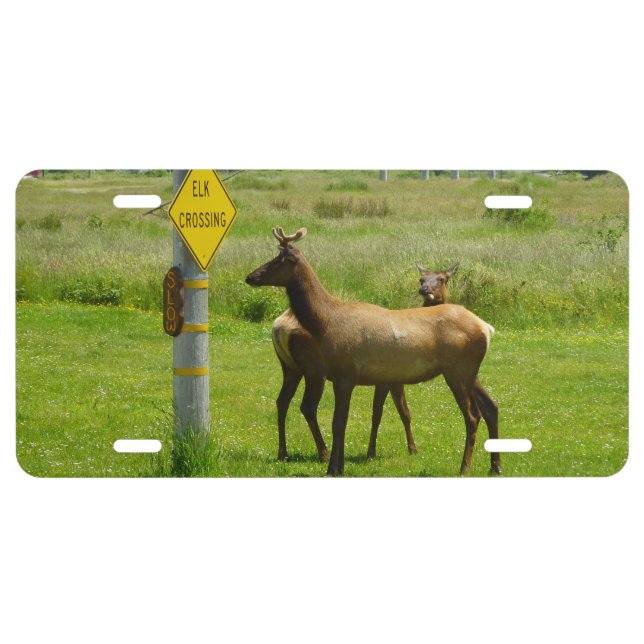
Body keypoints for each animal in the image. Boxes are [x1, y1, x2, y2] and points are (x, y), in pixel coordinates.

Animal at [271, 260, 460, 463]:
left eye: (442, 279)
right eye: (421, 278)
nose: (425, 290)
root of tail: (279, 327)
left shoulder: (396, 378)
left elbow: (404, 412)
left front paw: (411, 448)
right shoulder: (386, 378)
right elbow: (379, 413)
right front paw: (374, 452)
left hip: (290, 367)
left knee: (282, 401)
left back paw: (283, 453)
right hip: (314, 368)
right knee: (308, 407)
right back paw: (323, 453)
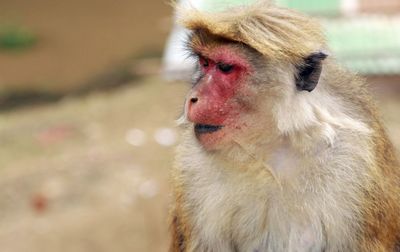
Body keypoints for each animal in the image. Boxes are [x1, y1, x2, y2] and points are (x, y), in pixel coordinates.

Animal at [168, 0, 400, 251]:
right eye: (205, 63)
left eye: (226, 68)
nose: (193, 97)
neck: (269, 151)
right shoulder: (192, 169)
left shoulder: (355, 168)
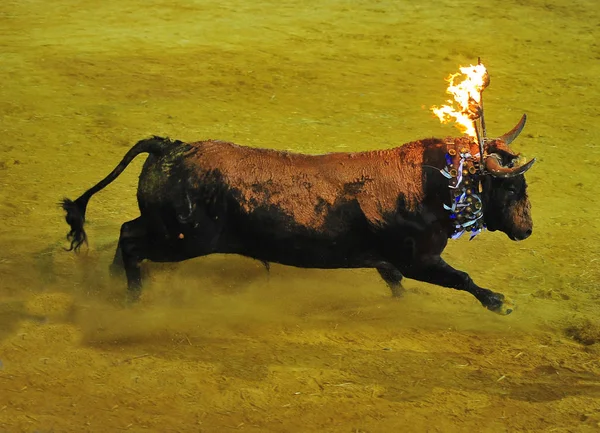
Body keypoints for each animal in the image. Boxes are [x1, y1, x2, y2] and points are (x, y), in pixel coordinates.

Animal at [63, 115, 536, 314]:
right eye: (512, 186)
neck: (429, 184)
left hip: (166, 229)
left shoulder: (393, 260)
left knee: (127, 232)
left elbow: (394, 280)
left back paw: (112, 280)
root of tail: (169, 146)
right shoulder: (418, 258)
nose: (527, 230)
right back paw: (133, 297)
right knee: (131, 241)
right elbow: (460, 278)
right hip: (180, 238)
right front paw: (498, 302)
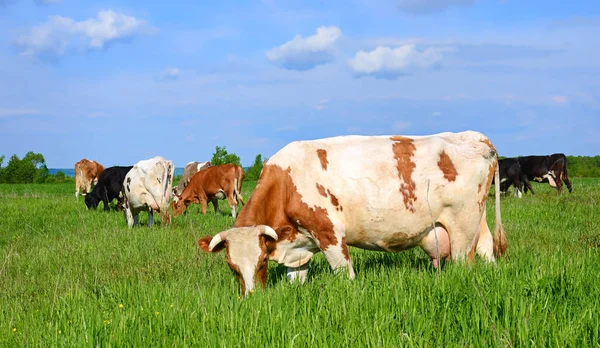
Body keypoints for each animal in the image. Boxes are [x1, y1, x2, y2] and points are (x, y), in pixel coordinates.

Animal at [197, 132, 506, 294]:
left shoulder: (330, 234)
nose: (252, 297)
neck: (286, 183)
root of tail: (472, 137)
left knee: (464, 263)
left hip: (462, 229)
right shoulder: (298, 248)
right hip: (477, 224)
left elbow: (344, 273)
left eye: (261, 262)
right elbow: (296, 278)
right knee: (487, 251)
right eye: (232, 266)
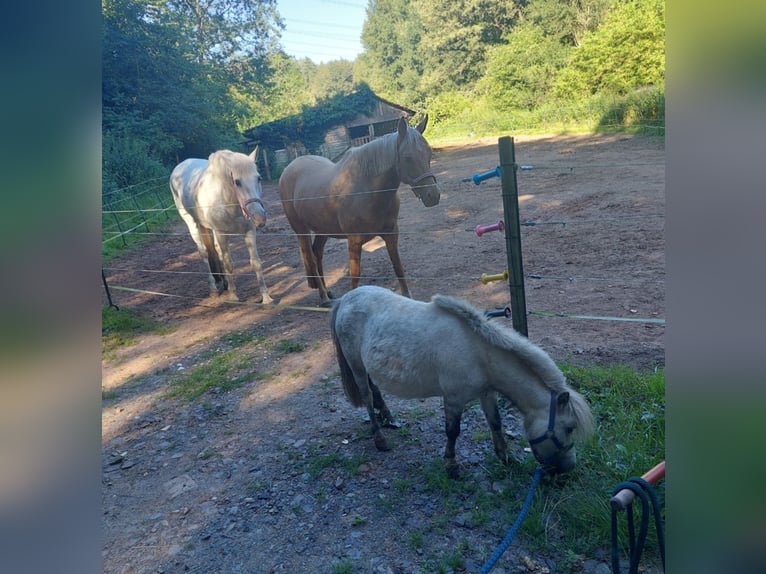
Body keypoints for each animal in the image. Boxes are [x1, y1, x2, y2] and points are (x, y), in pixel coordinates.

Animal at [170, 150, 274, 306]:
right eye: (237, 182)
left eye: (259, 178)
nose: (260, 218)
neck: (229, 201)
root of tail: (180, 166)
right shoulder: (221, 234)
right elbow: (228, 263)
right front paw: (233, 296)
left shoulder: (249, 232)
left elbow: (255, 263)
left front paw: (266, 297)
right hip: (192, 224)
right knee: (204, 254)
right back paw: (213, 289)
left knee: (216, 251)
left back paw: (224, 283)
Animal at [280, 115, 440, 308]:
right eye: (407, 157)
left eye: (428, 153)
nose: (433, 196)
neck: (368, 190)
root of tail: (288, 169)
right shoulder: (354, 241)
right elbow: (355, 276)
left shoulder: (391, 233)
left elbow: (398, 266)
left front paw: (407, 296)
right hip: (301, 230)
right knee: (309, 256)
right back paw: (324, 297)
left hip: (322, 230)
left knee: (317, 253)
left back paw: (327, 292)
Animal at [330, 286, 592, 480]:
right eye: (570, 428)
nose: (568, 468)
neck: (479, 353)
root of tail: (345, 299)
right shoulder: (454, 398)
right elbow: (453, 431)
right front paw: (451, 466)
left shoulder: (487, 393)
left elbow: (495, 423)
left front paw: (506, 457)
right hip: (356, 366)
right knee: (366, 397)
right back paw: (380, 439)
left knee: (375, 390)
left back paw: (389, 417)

--

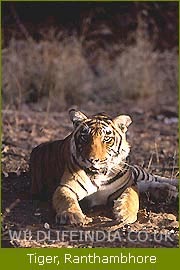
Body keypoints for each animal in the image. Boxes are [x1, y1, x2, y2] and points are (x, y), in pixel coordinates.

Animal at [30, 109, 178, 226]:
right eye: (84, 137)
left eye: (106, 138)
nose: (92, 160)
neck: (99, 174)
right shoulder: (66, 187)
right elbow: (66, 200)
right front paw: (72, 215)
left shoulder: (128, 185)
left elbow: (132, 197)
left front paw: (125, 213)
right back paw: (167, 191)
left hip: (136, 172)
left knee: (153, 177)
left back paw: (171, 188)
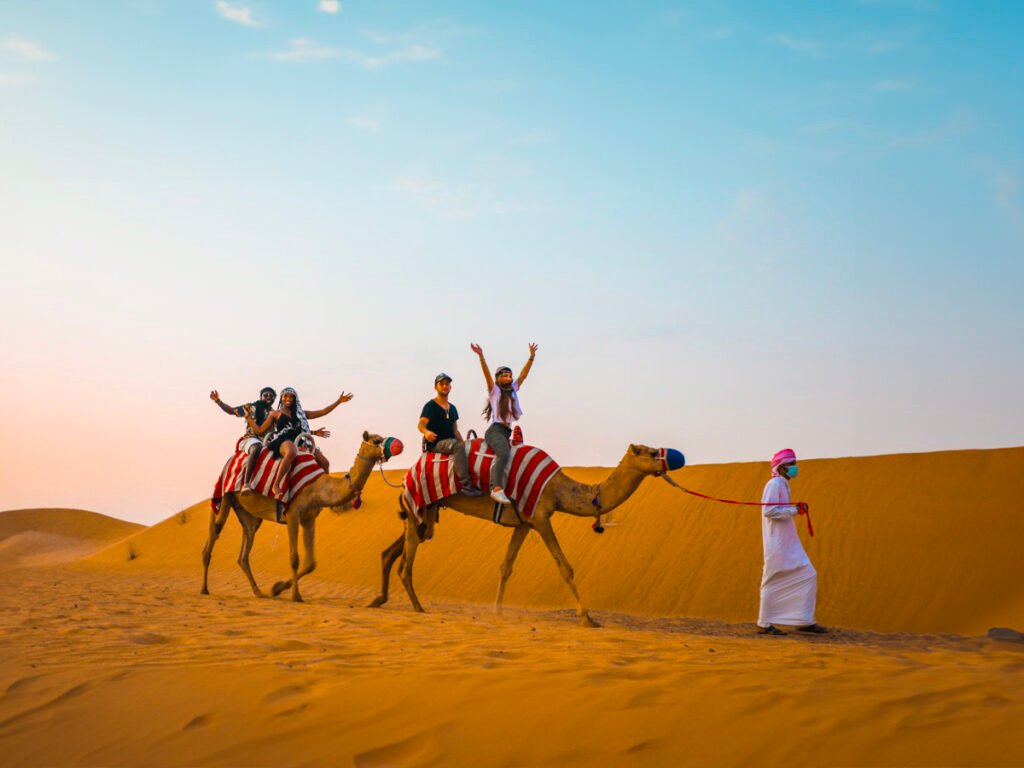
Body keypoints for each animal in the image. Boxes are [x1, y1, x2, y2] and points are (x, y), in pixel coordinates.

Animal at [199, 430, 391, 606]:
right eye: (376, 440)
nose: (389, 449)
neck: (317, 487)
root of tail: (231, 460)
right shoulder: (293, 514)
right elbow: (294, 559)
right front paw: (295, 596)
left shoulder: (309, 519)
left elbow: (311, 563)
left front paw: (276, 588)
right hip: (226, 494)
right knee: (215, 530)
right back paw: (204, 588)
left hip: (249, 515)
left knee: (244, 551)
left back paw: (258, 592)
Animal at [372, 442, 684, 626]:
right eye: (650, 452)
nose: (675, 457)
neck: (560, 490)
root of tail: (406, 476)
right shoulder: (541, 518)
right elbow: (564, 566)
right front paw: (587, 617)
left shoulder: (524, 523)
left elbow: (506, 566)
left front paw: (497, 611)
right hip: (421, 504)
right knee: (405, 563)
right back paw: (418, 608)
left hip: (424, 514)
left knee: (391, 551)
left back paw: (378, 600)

WORK ORDER: Only the lines above from the line with "left front paw: (407, 296)" to the line with "neck: (479, 353)", those two lines included, should be reproduced exactly.

ANSWER BOX:
left front paw: (407, 296)
right hip: (301, 230)
right knee: (309, 256)
right back paw: (324, 297)
left hip: (322, 230)
left knee: (317, 253)
left back paw: (327, 292)
Animal at [330, 286, 592, 480]:
right eye: (570, 428)
nose: (568, 468)
neck: (479, 353)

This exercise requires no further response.